Eccentric, romantic, anarchic: Andrew Kötting's unique take on Britishness

With cinemas shuttered and blockbusters blocked, this is an opportunity to explore film-makers you might usually overlook. This week, I nominate Andrew Kötting. You wouldn’t confuse his experimental, low-budget, idiosyncratic films with a Marvel movie but, in his own way, Kötting is a national treasure.

In times of crisis, Britons tend to invoke a familiar, very limited idea of “national character”, invariably informed by the second world war, empire and royalty. But in his wanderings across the landscape, Kötting finds a very different vision of Britishness: eccentric, romantic, anarchic, inclusive, mysterious, yet down-to-earth and unpretentious.

His latest, The Whalebone Box (released on Mubi on Friday) is vintage Kötting. He needs little excuse to set off on a cross-country odyssey. In this case it is a strange casket, which he undertakes to return to the Outer Hebrides, where the whale from which the box was made was originally found. As with much of Kötting’s work, the film is a ramshackle collage of documentary footage, archive clips, music, sounds, interviews and digressions into folklore, history, art and dreams – often related to whales and boxes. Along for the trip are some regular collaborators: author and psychogeographer Iain Sinclair; pinhole photographer Anonymous Bosch; Scots poet-singer MacGillivray (who provides otherworldly mermaid chanting); and Kötting’s daughter Eden, who has a rare genetic disorder called Joubert’s Syndrome.

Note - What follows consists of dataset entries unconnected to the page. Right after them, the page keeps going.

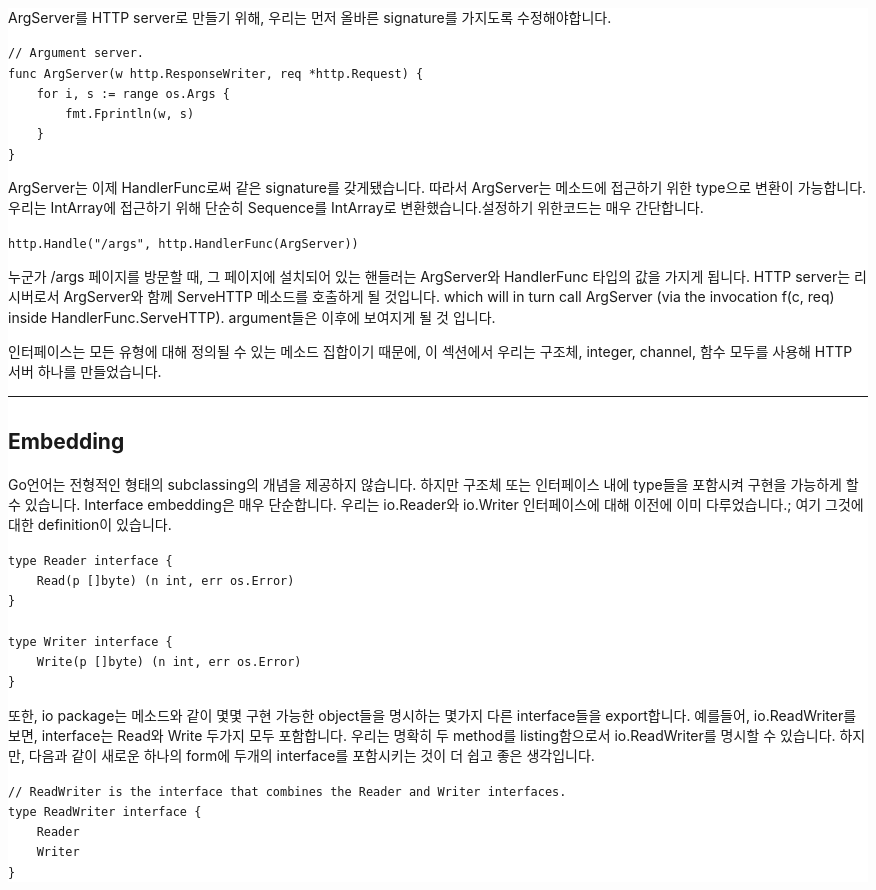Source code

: ArgServer를 HTTP server로 만들기 위해, 우리는 먼저 올바른 signature를 가지도록 수정해야합니다.

```
// Argument server.
func ArgServer(w http.ResponseWriter, req *http.Request) {
    for i, s := range os.Args {
        fmt.Fprintln(w, s)
    }
}
```

ArgServer는 이제 HandlerFunc로써 같은 signature를 갖게됐습니다. 따라서 ArgServer는 메소드에 접근하기 위한 type으로 변환이 가능합니다. 우리는 IntArray에 접근하기 위해 단순히 Sequence를 IntArray로 변환했습니다.설정하기 위한코드는 매우 간단합니다.

```
http.Handle("/args", http.HandlerFunc(ArgServer))
```


누군가 /args 페이지를 방문할 때, 그 페이지에 설치되어 있는 핸들러는 ArgServer와 HandlerFunc 타입의 값을 가지게 됩니다. HTTP server는 리시버로서 ArgServer와 함께 ServeHTTP 메소드를 호출하게 될 것입니다.
which will in turn call ArgServer (via the invocation f(c, req) inside HandlerFunc.ServeHTTP). argument들은 이후에 보여지게 될 것 입니다.

인터페이스는 모든 유형에 대해 정의될 수 있는 메소드 집합이기 때문에, 이 섹션에서 우리는 구조체, integer, channel, 함수 모두를 사용해 HTTP 서버 하나를 만들었습니다.


---

## Embedding ##
Go언어는 전형적인 형태의 subclassing의 개념을 제공하지 않습니다. 하지만 구조체 또는 인터페이스 내에 type들을 포함시켜 구현을 가능하게 할 수 있습니다.
Interface embedding은 매우 단순합니다. 우리는 io.Reader와 io.Writer 인터페이스에 대해 이전에 이미 다루었습니다.; 여기 그것에 대한 definition이 있습니다.

```
type Reader interface {
    Read(p []byte) (n int, err os.Error)
}

type Writer interface {
    Write(p []byte) (n int, err os.Error)
}
```

또한, io package는 메소드와 같이 몇몇 구현 가능한 object들을 명시하는 몇가지 다른 interface들을 export합니다. 예를들어, io.ReadWriter를 보면, interface는 Read와 Write 두가지 모두 포함합니다. 우리는 명확히 두 method를 listing함으로서 io.ReadWriter를 명시할 수 있습니다. 하지만, 다음과 같이 새로운 하나의 form에 두개의 interface를 포함시키는 것이 더 쉽고 좋은 생각입니다.

```
// ReadWriter is the interface that combines the Reader and Writer interfaces.
type ReadWriter interface {
    Reader
    Writer
}
```
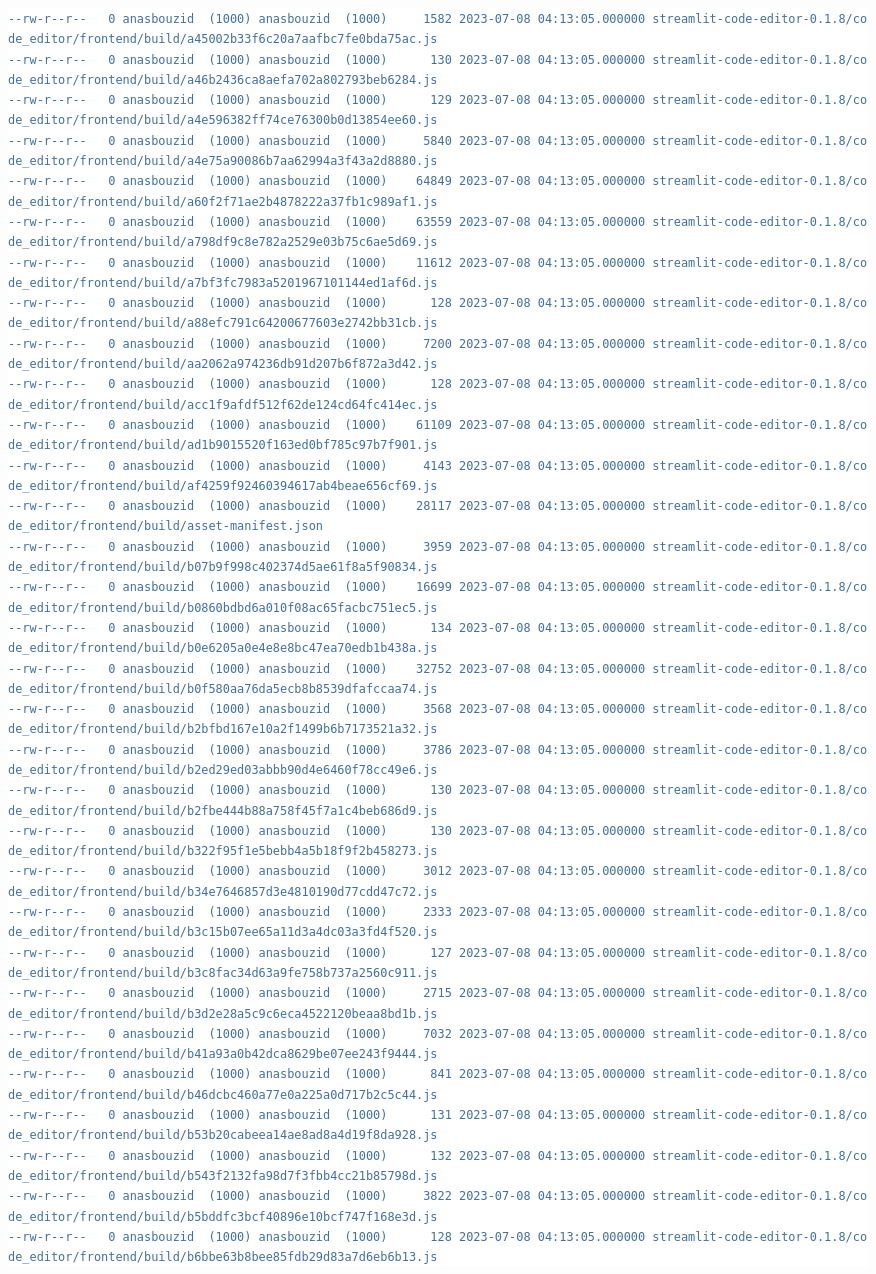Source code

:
 ```diff
--rw-r--r--   0 anasbouzid  (1000) anasbouzid  (1000)     1582 2023-07-08 04:13:05.000000 streamlit-code-editor-0.1.8/code_editor/frontend/build/a45002b33f6c20a7aafbc7fe0bda75ac.js
--rw-r--r--   0 anasbouzid  (1000) anasbouzid  (1000)      130 2023-07-08 04:13:05.000000 streamlit-code-editor-0.1.8/code_editor/frontend/build/a46b2436ca8aefa702a802793beb6284.js
--rw-r--r--   0 anasbouzid  (1000) anasbouzid  (1000)      129 2023-07-08 04:13:05.000000 streamlit-code-editor-0.1.8/code_editor/frontend/build/a4e596382ff74ce76300b0d13854ee60.js
--rw-r--r--   0 anasbouzid  (1000) anasbouzid  (1000)     5840 2023-07-08 04:13:05.000000 streamlit-code-editor-0.1.8/code_editor/frontend/build/a4e75a90086b7aa62994a3f43a2d8880.js
--rw-r--r--   0 anasbouzid  (1000) anasbouzid  (1000)    64849 2023-07-08 04:13:05.000000 streamlit-code-editor-0.1.8/code_editor/frontend/build/a60f2f71ae2b4878222a37fb1c989af1.js
--rw-r--r--   0 anasbouzid  (1000) anasbouzid  (1000)    63559 2023-07-08 04:13:05.000000 streamlit-code-editor-0.1.8/code_editor/frontend/build/a798df9c8e782a2529e03b75c6ae5d69.js
--rw-r--r--   0 anasbouzid  (1000) anasbouzid  (1000)    11612 2023-07-08 04:13:05.000000 streamlit-code-editor-0.1.8/code_editor/frontend/build/a7bf3fc7983a5201967101144ed1af6d.js
--rw-r--r--   0 anasbouzid  (1000) anasbouzid  (1000)      128 2023-07-08 04:13:05.000000 streamlit-code-editor-0.1.8/code_editor/frontend/build/a88efc791c64200677603e2742bb31cb.js
--rw-r--r--   0 anasbouzid  (1000) anasbouzid  (1000)     7200 2023-07-08 04:13:05.000000 streamlit-code-editor-0.1.8/code_editor/frontend/build/aa2062a974236db91d207b6f872a3d42.js
--rw-r--r--   0 anasbouzid  (1000) anasbouzid  (1000)      128 2023-07-08 04:13:05.000000 streamlit-code-editor-0.1.8/code_editor/frontend/build/acc1f9afdf512f62de124cd64fc414ec.js
--rw-r--r--   0 anasbouzid  (1000) anasbouzid  (1000)    61109 2023-07-08 04:13:05.000000 streamlit-code-editor-0.1.8/code_editor/frontend/build/ad1b9015520f163ed0bf785c97b7f901.js
--rw-r--r--   0 anasbouzid  (1000) anasbouzid  (1000)     4143 2023-07-08 04:13:05.000000 streamlit-code-editor-0.1.8/code_editor/frontend/build/af4259f92460394617ab4beae656cf69.js
--rw-r--r--   0 anasbouzid  (1000) anasbouzid  (1000)    28117 2023-07-08 04:13:05.000000 streamlit-code-editor-0.1.8/code_editor/frontend/build/asset-manifest.json
--rw-r--r--   0 anasbouzid  (1000) anasbouzid  (1000)     3959 2023-07-08 04:13:05.000000 streamlit-code-editor-0.1.8/code_editor/frontend/build/b07b9f998c402374d5ae61f8a5f90834.js
--rw-r--r--   0 anasbouzid  (1000) anasbouzid  (1000)    16699 2023-07-08 04:13:05.000000 streamlit-code-editor-0.1.8/code_editor/frontend/build/b0860bdbd6a010f08ac65facbc751ec5.js
--rw-r--r--   0 anasbouzid  (1000) anasbouzid  (1000)      134 2023-07-08 04:13:05.000000 streamlit-code-editor-0.1.8/code_editor/frontend/build/b0e6205a0e4e8e8bc47ea70edb1b438a.js
--rw-r--r--   0 anasbouzid  (1000) anasbouzid  (1000)    32752 2023-07-08 04:13:05.000000 streamlit-code-editor-0.1.8/code_editor/frontend/build/b0f580aa76da5ecb8b8539dfafccaa74.js
--rw-r--r--   0 anasbouzid  (1000) anasbouzid  (1000)     3568 2023-07-08 04:13:05.000000 streamlit-code-editor-0.1.8/code_editor/frontend/build/b2bfbd167e10a2f1499b6b7173521a32.js
--rw-r--r--   0 anasbouzid  (1000) anasbouzid  (1000)     3786 2023-07-08 04:13:05.000000 streamlit-code-editor-0.1.8/code_editor/frontend/build/b2ed29ed03abbb90d4e6460f78cc49e6.js
--rw-r--r--   0 anasbouzid  (1000) anasbouzid  (1000)      130 2023-07-08 04:13:05.000000 streamlit-code-editor-0.1.8/code_editor/frontend/build/b2fbe444b88a758f45f7a1c4beb686d9.js
--rw-r--r--   0 anasbouzid  (1000) anasbouzid  (1000)      130 2023-07-08 04:13:05.000000 streamlit-code-editor-0.1.8/code_editor/frontend/build/b322f95f1e5bebb4a5b18f9f2b458273.js
--rw-r--r--   0 anasbouzid  (1000) anasbouzid  (1000)     3012 2023-07-08 04:13:05.000000 streamlit-code-editor-0.1.8/code_editor/frontend/build/b34e7646857d3e4810190d77cdd47c72.js
--rw-r--r--   0 anasbouzid  (1000) anasbouzid  (1000)     2333 2023-07-08 04:13:05.000000 streamlit-code-editor-0.1.8/code_editor/frontend/build/b3c15b07ee65a11d3a4dc03a3fd4f520.js
--rw-r--r--   0 anasbouzid  (1000) anasbouzid  (1000)      127 2023-07-08 04:13:05.000000 streamlit-code-editor-0.1.8/code_editor/frontend/build/b3c8fac34d63a9fe758b737a2560c911.js
--rw-r--r--   0 anasbouzid  (1000) anasbouzid  (1000)     2715 2023-07-08 04:13:05.000000 streamlit-code-editor-0.1.8/code_editor/frontend/build/b3d2e28a5c9c6eca4522120beaa8bd1b.js
--rw-r--r--   0 anasbouzid  (1000) anasbouzid  (1000)     7032 2023-07-08 04:13:05.000000 streamlit-code-editor-0.1.8/code_editor/frontend/build/b41a93a0b42dca8629be07ee243f9444.js
--rw-r--r--   0 anasbouzid  (1000) anasbouzid  (1000)      841 2023-07-08 04:13:05.000000 streamlit-code-editor-0.1.8/code_editor/frontend/build/b46dcbc460a77e0a225a0d717b2c5c44.js
--rw-r--r--   0 anasbouzid  (1000) anasbouzid  (1000)      131 2023-07-08 04:13:05.000000 streamlit-code-editor-0.1.8/code_editor/frontend/build/b53b20cabeea14ae8ad8a4d19f8da928.js
--rw-r--r--   0 anasbouzid  (1000) anasbouzid  (1000)      132 2023-07-08 04:13:05.000000 streamlit-code-editor-0.1.8/code_editor/frontend/build/b543f2132fa98d7f3fbb4cc21b85798d.js
--rw-r--r--   0 anasbouzid  (1000) anasbouzid  (1000)     3822 2023-07-08 04:13:05.000000 streamlit-code-editor-0.1.8/code_editor/frontend/build/b5bddfc3bcf40896e10bcf747f168e3d.js
--rw-r--r--   0 anasbouzid  (1000) anasbouzid  (1000)      128 2023-07-08 04:13:05.000000 streamlit-code-editor-0.1.8/code_editor/frontend/build/b6bbe63b8bee85fdb29d83a7d6eb6b13.js
```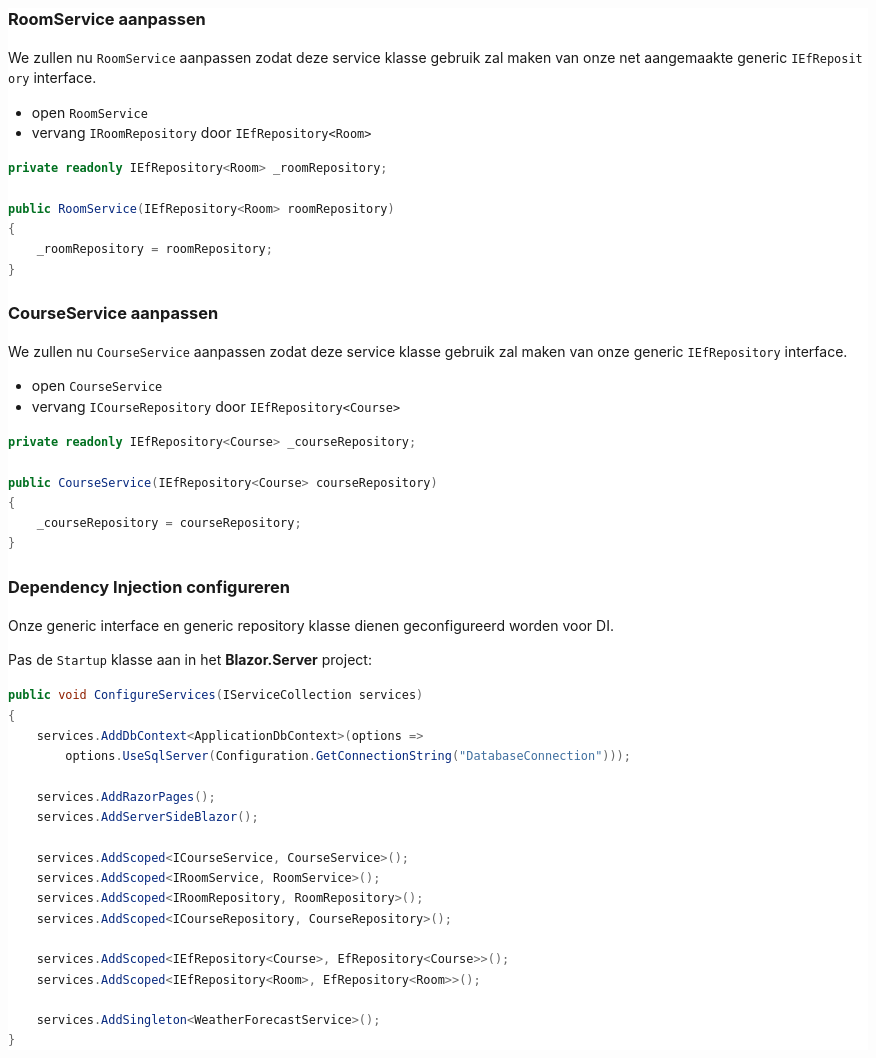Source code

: ### RoomService aanpassen
We zullen nu `RoomService` aanpassen zodat deze service klasse gebruik zal maken van onze net aangemaakte generic `IEfRepository` interface.

- open `RoomService`
- vervang `IRoomRepository` door `IEfRepository<Room>`

```csharp
private readonly IEfRepository<Room> _roomRepository;

public RoomService(IEfRepository<Room> roomRepository)
{
    _roomRepository = roomRepository;
}
```

### CourseService aanpassen
We zullen nu `CourseService` aanpassen zodat deze service klasse gebruik zal maken van onze generic `IEfRepository` interface.

- open `CourseService`
- vervang `ICourseRepository` door `IEfRepository<Course>`

```csharp
private readonly IEfRepository<Course> _courseRepository;

public CourseService(IEfRepository<Course> courseRepository)
{
    _courseRepository = courseRepository;
}
```


### Dependency Injection configureren
Onze generic interface en generic repository klasse dienen geconfigureerd worden voor DI.

Pas de `Startup` klasse aan in het **Blazor.Server** project:
```csharp
public void ConfigureServices(IServiceCollection services)
{
    services.AddDbContext<ApplicationDbContext>(options =>
        options.UseSqlServer(Configuration.GetConnectionString("DatabaseConnection")));

    services.AddRazorPages();
    services.AddServerSideBlazor();

    services.AddScoped<ICourseService, CourseService>();
    services.AddScoped<IRoomService, RoomService>();
    services.AddScoped<IRoomRepository, RoomRepository>();
    services.AddScoped<ICourseRepository, CourseRepository>();

    services.AddScoped<IEfRepository<Course>, EfRepository<Course>>();
    services.AddScoped<IEfRepository<Room>, EfRepository<Room>>();

    services.AddSingleton<WeatherForecastService>();
}
```
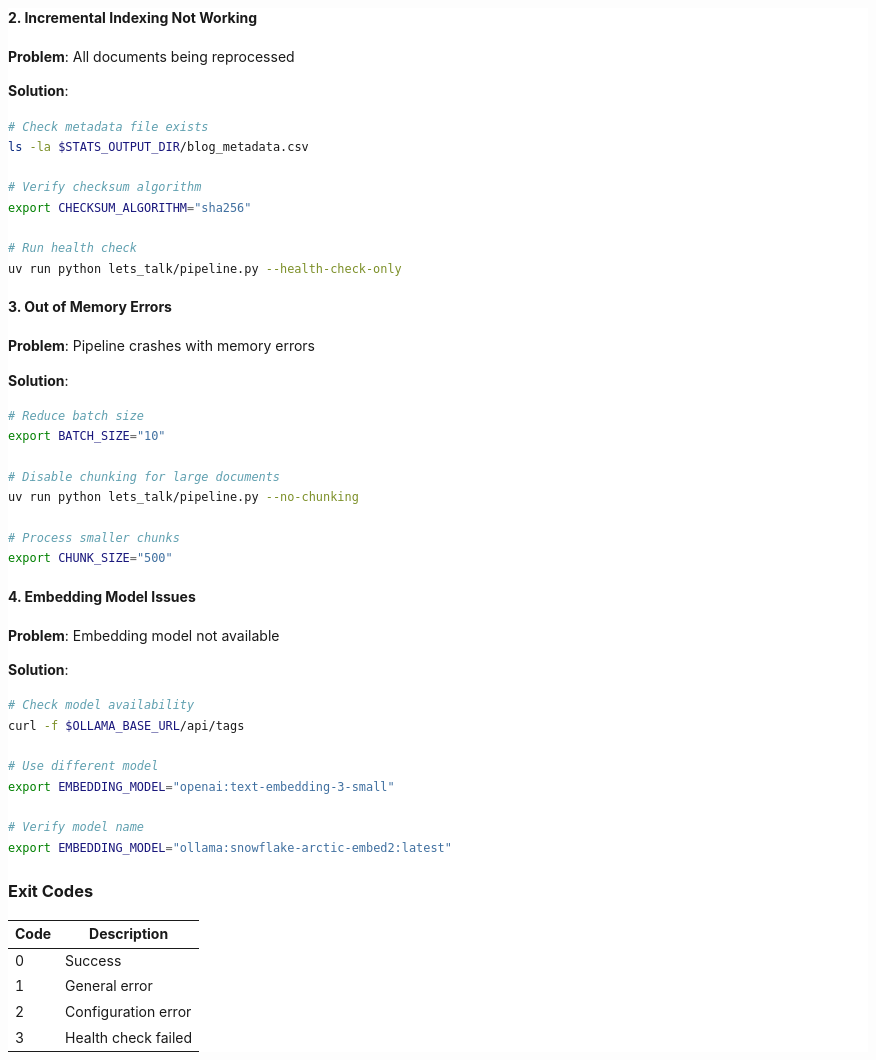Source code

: #### 2. Incremental Indexing Not Working

**Problem**: All documents being reprocessed

**Solution**:
```bash
# Check metadata file exists
ls -la $STATS_OUTPUT_DIR/blog_metadata.csv

# Verify checksum algorithm
export CHECKSUM_ALGORITHM="sha256"

# Run health check
uv run python lets_talk/pipeline.py --health-check-only
```

#### 3. Out of Memory Errors

**Problem**: Pipeline crashes with memory errors

**Solution**:
```bash
# Reduce batch size
export BATCH_SIZE="10"

# Disable chunking for large documents
uv run python lets_talk/pipeline.py --no-chunking

# Process smaller chunks
export CHUNK_SIZE="500"
```

#### 4. Embedding Model Issues

**Problem**: Embedding model not available

**Solution**:
```bash
# Check model availability
curl -f $OLLAMA_BASE_URL/api/tags

# Use different model
export EMBEDDING_MODEL="openai:text-embedding-3-small"

# Verify model name
export EMBEDDING_MODEL="ollama:snowflake-arctic-embed2:latest"
```

### Exit Codes

| Code | Description |
|------|-------------|
| 0 | Success |
| 1 | General error |
| 2 | Configuration error |
| 3 | Health check failed |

We first saw Eden as a seven-year-old in Kötting’s 1996 feature debut Gallivant, in which the two travelled round the British coastline along with Kötting’s 85-year-old grandmother. At the time, Kötting was unsure how long either had to live. Today, Eden is an artist, and Kötting has undertaken many more intrepid excursions: in Swandown, a river journey from Hastings to the 2012 London Olympics site in a swan-shaped pedalo; in 2015’s By Our Selves, a walk to Northampton in the footsteps of 19th-century poet John Clare (with Kötting dressed as a straw bear). Each time he traverses the landscape, he uncovers new layers of history, mythology and strangeness, and adds another one himself.

Unclassifiable as he is, Kötting fits into a network of artists operating in this territory, many of whom he has collaborated with, including the comics magus Alan Moore and the comedian Stewart Lee. You can see a similar spirit running through the films of, say, Derek Jarman, Grant Gee and Ben Wheatley, or extend the tradition back through Peter Ackroyd, JG Ballard and William Blake. They are keepers of the flame for an idea of British culture that has largely been consigned to the margins – which is possibly where it’s happiest.